Adairs (ASX:ADH) announced its audited financial results for the first half of fiscal year 2026.
The group achieved record total sales of $329 million, marking a 5.9% increase compared to the same period last year.
Despite this top-line growth, the company faced a mixed earnings profile as it navigated a challenging first quarter characterised by heavy clearance activity to manage excess inventory.
The group's gross profit rose 3.6% to $153.9 million, though gross margins contracted by 120 basis points to 58.7%.

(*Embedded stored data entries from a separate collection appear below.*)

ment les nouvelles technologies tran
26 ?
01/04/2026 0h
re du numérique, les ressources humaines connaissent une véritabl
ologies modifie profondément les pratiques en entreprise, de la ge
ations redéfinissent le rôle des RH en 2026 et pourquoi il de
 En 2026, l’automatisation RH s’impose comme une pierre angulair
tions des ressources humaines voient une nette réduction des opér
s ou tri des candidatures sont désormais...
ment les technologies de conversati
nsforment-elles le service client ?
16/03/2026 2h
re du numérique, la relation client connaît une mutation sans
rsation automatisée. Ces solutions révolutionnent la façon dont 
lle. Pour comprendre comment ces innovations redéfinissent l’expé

Profitability metrics saw a decline, with underlying EBIT falling 9.1% to $30 million and Statutory NPAT dropping 33.8% to $12.8 million.
Statutory earnings per share fell to 7.3 cents, and the interim dividend was reduced to 5.5 cents per share.
The company reduced its net debt by 7.3%, bringing the closing balance to $53.6 million.
Managing Director and Group CEO Elle Roseby highlighted that while results across the Adairs, Mocka, and Focus on Furniture brands were varied, the "material progress" made in repositioning the business has built significant momentum for the second half of the year.
Key operational highlights include the stabilisation of margins in Q2 and the upcoming launch of Mocka’s first standalone retail store.
At the time of reporting, Adairs' share price $1.96.